- [WORK INSTRUCTION]
The answer must consist of every line from the entries below that contains the word "histopathology".

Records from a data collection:

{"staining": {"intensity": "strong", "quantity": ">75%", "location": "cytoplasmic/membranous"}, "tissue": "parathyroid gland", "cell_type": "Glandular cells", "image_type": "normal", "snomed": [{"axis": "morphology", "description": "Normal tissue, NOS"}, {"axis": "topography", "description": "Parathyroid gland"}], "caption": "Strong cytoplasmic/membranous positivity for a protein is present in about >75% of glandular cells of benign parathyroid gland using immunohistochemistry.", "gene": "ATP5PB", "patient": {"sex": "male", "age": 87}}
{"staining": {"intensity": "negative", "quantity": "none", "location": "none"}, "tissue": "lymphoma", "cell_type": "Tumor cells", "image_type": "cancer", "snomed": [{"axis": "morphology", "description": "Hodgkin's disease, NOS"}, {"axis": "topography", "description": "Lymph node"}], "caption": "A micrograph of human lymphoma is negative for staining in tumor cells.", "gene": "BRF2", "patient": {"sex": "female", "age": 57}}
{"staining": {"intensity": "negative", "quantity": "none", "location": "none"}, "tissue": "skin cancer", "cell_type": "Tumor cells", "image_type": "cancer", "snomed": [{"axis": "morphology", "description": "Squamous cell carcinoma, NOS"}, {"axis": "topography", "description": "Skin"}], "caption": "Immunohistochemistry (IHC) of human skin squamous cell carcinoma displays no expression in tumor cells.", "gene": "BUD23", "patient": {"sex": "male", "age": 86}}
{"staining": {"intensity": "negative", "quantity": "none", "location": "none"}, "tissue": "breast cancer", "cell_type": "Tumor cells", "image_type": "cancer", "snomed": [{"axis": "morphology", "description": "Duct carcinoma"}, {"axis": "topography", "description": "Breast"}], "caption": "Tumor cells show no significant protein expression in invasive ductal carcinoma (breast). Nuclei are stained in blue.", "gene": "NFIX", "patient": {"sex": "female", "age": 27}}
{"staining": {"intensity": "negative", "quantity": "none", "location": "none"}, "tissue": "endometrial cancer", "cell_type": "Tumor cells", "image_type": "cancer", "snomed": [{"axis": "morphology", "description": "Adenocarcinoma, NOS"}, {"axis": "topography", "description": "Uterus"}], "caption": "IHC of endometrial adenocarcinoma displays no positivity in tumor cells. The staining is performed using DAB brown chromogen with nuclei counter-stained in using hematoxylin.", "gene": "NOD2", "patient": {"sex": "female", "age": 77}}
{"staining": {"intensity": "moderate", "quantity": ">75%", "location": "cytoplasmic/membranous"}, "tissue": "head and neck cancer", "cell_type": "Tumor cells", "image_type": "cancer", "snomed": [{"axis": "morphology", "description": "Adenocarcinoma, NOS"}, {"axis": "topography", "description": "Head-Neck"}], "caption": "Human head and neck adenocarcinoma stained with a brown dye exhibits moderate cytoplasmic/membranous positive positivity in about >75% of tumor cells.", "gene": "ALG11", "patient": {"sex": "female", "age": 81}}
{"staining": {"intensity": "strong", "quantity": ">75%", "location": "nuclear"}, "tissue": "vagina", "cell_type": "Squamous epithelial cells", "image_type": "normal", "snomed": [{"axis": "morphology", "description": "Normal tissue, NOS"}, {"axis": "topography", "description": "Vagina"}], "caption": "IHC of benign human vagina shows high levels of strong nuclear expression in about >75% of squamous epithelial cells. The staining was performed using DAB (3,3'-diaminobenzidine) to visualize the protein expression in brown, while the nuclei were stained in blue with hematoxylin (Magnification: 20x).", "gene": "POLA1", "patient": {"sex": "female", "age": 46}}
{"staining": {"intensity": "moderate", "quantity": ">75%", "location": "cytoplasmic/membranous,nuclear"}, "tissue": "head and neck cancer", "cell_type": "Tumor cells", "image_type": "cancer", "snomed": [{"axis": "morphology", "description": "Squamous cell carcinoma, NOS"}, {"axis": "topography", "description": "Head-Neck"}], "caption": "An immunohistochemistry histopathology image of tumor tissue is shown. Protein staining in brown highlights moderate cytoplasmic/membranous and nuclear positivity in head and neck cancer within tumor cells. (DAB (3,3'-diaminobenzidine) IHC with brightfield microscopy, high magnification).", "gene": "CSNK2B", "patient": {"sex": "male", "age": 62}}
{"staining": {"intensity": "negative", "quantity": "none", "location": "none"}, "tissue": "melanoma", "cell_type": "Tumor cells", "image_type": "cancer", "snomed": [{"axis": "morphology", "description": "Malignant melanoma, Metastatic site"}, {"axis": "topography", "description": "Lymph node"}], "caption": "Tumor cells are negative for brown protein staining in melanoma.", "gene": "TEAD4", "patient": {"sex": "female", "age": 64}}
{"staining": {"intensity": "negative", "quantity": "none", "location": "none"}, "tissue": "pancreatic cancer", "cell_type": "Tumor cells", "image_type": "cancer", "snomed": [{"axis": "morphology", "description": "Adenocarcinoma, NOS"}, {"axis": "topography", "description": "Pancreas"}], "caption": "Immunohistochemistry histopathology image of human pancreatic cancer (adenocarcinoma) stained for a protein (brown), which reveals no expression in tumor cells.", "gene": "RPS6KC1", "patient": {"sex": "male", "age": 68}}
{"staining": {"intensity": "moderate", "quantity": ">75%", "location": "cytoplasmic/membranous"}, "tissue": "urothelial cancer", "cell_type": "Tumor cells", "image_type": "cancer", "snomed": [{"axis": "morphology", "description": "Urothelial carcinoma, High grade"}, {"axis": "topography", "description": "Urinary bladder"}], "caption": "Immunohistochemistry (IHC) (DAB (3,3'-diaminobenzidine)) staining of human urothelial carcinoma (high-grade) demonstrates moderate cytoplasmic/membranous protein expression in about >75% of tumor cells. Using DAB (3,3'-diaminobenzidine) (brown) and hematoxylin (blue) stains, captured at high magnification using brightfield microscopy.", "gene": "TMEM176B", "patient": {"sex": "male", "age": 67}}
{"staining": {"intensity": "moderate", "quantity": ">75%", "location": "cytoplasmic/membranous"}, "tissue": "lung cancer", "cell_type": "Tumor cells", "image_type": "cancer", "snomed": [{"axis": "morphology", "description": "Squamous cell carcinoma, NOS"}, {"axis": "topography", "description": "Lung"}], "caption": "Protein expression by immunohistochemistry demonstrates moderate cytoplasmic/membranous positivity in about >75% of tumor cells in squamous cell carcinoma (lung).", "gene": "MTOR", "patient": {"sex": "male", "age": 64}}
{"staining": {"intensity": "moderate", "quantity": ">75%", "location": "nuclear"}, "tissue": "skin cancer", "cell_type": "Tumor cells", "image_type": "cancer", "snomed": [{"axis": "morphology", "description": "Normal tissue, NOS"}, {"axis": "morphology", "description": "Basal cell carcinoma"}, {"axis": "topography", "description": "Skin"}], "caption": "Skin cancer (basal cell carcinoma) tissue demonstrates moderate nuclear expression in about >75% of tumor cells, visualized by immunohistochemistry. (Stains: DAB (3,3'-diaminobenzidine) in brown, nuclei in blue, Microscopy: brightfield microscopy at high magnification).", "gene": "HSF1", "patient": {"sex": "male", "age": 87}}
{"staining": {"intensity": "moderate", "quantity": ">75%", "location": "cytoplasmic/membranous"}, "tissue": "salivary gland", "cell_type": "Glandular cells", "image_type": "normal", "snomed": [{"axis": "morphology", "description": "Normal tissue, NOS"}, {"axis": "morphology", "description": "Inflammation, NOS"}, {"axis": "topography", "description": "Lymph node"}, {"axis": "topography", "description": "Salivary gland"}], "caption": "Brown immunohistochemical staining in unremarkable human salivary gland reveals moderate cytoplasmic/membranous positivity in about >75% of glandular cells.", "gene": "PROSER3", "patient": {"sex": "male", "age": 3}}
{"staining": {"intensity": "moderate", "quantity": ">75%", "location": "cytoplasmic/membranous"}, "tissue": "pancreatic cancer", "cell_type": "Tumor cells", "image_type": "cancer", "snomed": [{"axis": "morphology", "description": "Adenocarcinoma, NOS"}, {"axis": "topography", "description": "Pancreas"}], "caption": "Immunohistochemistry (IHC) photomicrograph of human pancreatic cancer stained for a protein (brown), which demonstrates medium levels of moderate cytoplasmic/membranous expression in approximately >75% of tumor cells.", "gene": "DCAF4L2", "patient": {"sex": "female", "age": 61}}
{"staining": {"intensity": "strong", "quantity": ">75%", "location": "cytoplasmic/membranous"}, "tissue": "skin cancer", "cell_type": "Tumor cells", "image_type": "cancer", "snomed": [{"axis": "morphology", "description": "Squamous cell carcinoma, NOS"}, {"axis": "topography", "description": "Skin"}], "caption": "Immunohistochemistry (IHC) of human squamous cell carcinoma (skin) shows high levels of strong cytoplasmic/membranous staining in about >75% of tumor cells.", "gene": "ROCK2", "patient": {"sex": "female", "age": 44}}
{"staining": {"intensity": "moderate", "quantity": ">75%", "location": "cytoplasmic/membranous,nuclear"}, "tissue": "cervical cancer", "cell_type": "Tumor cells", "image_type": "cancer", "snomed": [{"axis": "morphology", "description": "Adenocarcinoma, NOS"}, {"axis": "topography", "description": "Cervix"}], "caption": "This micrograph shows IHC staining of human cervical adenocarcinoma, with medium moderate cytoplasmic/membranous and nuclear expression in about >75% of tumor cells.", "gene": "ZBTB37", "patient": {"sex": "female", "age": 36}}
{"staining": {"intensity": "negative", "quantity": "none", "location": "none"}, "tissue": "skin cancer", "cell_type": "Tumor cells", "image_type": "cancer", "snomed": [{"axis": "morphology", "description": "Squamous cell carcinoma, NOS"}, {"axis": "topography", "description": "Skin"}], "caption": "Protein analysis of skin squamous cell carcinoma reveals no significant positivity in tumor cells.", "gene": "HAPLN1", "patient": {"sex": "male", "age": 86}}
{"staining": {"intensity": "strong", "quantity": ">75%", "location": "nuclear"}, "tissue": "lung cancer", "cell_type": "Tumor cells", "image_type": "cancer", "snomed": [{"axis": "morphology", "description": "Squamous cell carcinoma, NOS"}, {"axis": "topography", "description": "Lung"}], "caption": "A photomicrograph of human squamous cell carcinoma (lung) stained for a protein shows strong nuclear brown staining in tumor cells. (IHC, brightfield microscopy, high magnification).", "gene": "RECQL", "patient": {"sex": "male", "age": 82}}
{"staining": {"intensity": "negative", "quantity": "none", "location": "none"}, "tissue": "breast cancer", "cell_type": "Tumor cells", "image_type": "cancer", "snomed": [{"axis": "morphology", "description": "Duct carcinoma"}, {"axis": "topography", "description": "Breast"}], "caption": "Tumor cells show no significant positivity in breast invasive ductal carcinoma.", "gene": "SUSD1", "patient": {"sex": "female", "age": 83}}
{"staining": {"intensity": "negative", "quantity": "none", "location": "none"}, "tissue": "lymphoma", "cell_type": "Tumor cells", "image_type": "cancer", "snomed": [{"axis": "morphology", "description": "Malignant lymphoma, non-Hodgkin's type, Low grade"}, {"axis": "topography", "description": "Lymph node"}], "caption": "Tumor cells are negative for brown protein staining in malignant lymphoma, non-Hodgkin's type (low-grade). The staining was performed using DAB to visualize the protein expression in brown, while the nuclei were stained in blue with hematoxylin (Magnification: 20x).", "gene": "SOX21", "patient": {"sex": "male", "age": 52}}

- [TASK RESULT]
{"staining": {"intensity": "moderate", "quantity": ">75%", "location": "cytoplasmic/membranous,nuclear"}, "tissue": "head and neck cancer", "cell_type": "Tumor cells", "image_type": "cancer", "snomed": [{"axis": "morphology", "description": "Squamous cell carcinoma, NOS"}, {"axis": "topography", "description": "Head-Neck"}], "caption": "An immunohistochemistry histopathology image of tumor tissue is shown. Protein staining in brown highlights moderate cytoplasmic/membranous and nuclear positivity in head and neck cancer within tumor cells. (DAB (3,3'-diaminobenzidine) IHC with brightfield microscopy, high magnification).", "gene": "CSNK2B", "patient": {"sex": "male", "age": 62}}
{"staining": {"intensity": "negative", "quantity": "none", "location": "none"}, "tissue": "pancreatic cancer", "cell_type": "Tumor cells", "image_type": "cancer", "snomed": [{"axis": "morphology", "description": "Adenocarcinoma, NOS"}, {"axis": "topography", "description": "Pancreas"}], "caption": "Immunohistochemistry histopathology image of human pancreatic cancer (adenocarcinoma) stained for a protein (brown), which reveals no expression in tumor cells.", "gene": "RPS6KC1", "patient": {"sex": "male", "age": 68}}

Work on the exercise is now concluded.